• [Tugas Anda] Tolong teruskan tulisan tentang Idul Fitri di bawah ini, mulai tepat setelah kalimat terakhirnya.

• [Teks Bacaan]
++++++++
Mudik, Menapak Jejak Daendels

 
0
35
Majalah Berita Indonesia Edisi 60
Majalah Berita Indonesia Edisi 60 - Mudik, Menapak Jejak Daendels

VISI BERITA (Selamat Idul Fitri, 26 September 2008) – Umat Islam di seluruh dunia merayakan hari kemenangan (Idul Fitri) setelah sebulan berpuasa (bulan Ramadlan). Bergema Takbir, Tauhid dan Tahmid yang terucap dengan ikhlas penuh suka cita. Laa ilaaha illallah, Tiada Tuhan melainkan hanya Allah. Allah yang Maha Agung, Maha Suci, dan Maha Kuasa.

Baca Online: Majalah Berita Indonesia Edisi 60 | Basic HTML

Selama sebulan menjalankan ibadah puasa, tentu terasa amat nikmat. Nikmat bukan hanya lantaran kita bisa tuntas menahan rasa lapar dan haus. Melainkan lebih daripada itu, nikmat karena selama berpuasa (ibadah) jika kita mampu memerangi hawa nafsu dan keserakahan (musuh kita yang paling besar) bahkan mampu melakukan banyak kebaikan, baik yang sunah maupun wajib. Dengan demikian, kita tidak termasuk bahagian dari “banyak orang yang berpuasa, tapi yang didapat hanya lapar dan dahaga saja.” (Sabda Rasulullah).

Lalu, berikutnya kita pun beroleh nikmat pada Hari Raya Idul Fitri, yakni merayakan kemenangan dalam memerangi hawa nafsu. Sungguh nikmat. Kenikmatan itu kita ejawantahkan pula dengan perayaan, suka cita, saling berkunjung, mudik, saling mengucap salam dan saling bermaafan. Masing-masing kita mengucap syukur dan melupakan kesalahan orang lain. Bukankah Allah, Sang Pencipta, juga telah bermurah hati memaafkan dosa kita? Sesungguhnya, dalam ampunan Allah itulah kita dikembalikan pada kondisi fitrah.

Setelah menjalankan ibadah puasa selama sebulan, kita dikembalikan pada kondisi fitrah, layaknya bayi yang baru lahir, putih bersih kembali tanpa bercak dosa. Bermakna, lahir kembali pada naluri kemanusiaan yang murni, kembali pada keberagamaan yang lurus, dan kembali (berpaling) dari seluruh hawa nafsu dan tindakan yang bertentangan dengan jiwa manusia yang masih suci.

Begitulah orang yang beriman dan beribadah puasa Ramadlan merayakan hari kemenangan Idul Fitri (1 Syawal 1429 Hijriyah, tahun ini), sebagai hari kemenangan awal menyongsong hari-hari di depan. Hari-hari di depan itu adalah hari-hari nyata yang akan kita jalani. Hari-hari yang hari ini kita sendiri belum tahu apa yang akan terjadi, tantangan hidup seperti apa yang akan kita hadapi dan keberhasilan apa yang akan kita raih. Tetapi kelak, kita akan menghadapinya sebagai kenyataan hidup. Dan, hari ini (Idul Fitri) kita mengawalinya dengan kemenangan menahan lapar dan haus dan melawan hawa nafsu.
++++++++
• [Data Tersedia]
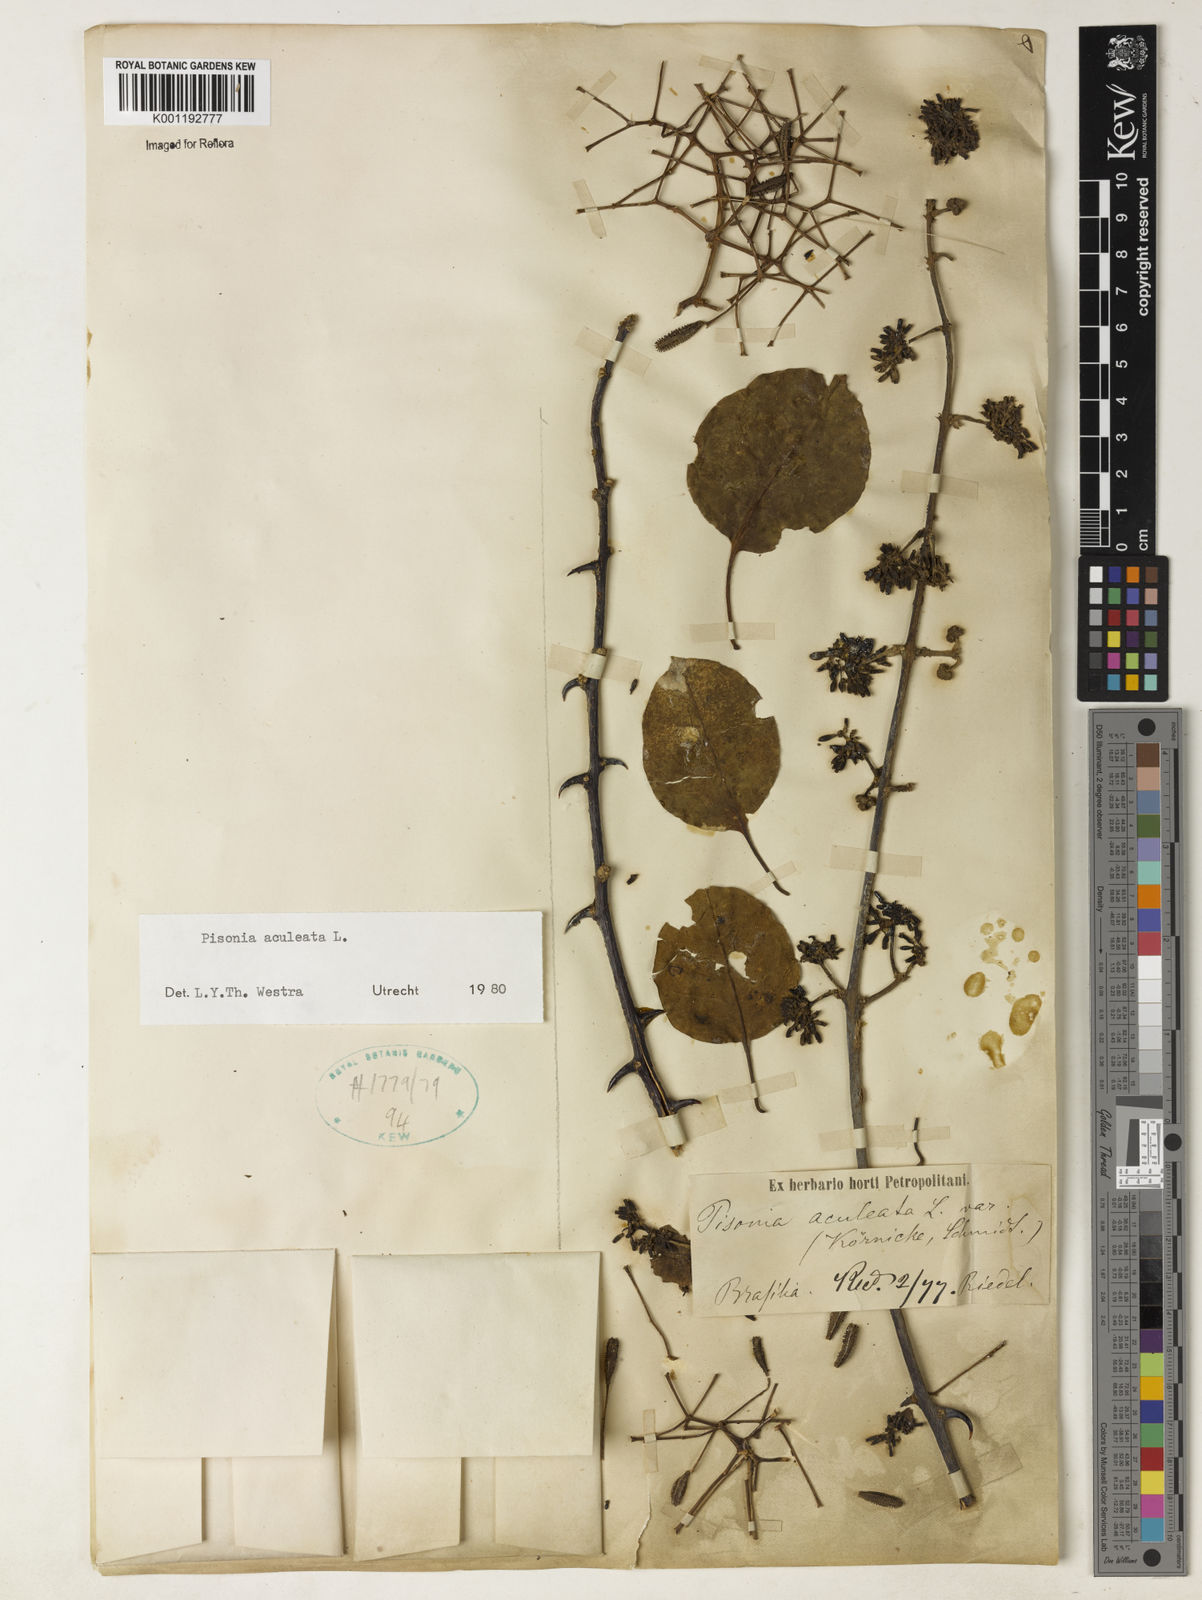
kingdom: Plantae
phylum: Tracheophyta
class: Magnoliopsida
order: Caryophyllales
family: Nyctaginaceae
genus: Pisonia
++++++++
• [Hasil Akhir]
Ibarat dari kamp latihan, selama sebulan berpuasa, latihan menahan amarah dan hawa nafsu dengan kualitas tinggi (ibadah), tentu kita sudah punya bekal menghadapi hari-hari kenyataan hidup berikutnya. Hal ini bermakna, bahwa kemampuan menahan hawa nafsu itu seharusnya berlanjut. Tidak berhenti selepas bulan Ramadlan saja. Maka kurang bermaknalah kamp latihan, jika apa yang dilatihkan hanya bisa dilakukan selama di kamp latihan. Ya, sekurang-kurangnya haruslah lebih bersih jiwa kita dari hari-hari sebelumnya.

Dengan demikian, puasa Ramadlan tidak hanya sebuah rutinitas ibadah yang setiap tahun dilakukan tetapi tidak membawa pelakunya kembali kepada fitrah, tidak meningkatkan kulitas keimanan dan kualitas amal dan taqwa. Sebagai manusia, memang kita tidaklah sempurna, tidak luput dari kesalahan dan kealpaan. Maka, pada setiap ibadah puasa Ramadlan, kita membersihkan diri dari segala hawa nafsu dan kesalahan. Namun, bukan berarti pada bulan-bulan berikutnya, sampai ketemu bulan Ramadlan berikutnya, bebas melepas hawa nafsu dan berbuat kesalahan.

Suatu kesalahan besar apabila Idul Fitri dimaknai dengan perayaan kembalinya kebebasan makan-minum dan melepas hawa nafsu, berbuat maksiat dan korupsi yang seharusnya ditinggalkan. Orang seperti ini hanya akan menjadi saleh musiman. Melainkan harus selalu ada pertumbuhan (proses) kembali kepada fitrah (lahir kembali) dengan proses peningkatan kualitas iman, amal dan taqwa.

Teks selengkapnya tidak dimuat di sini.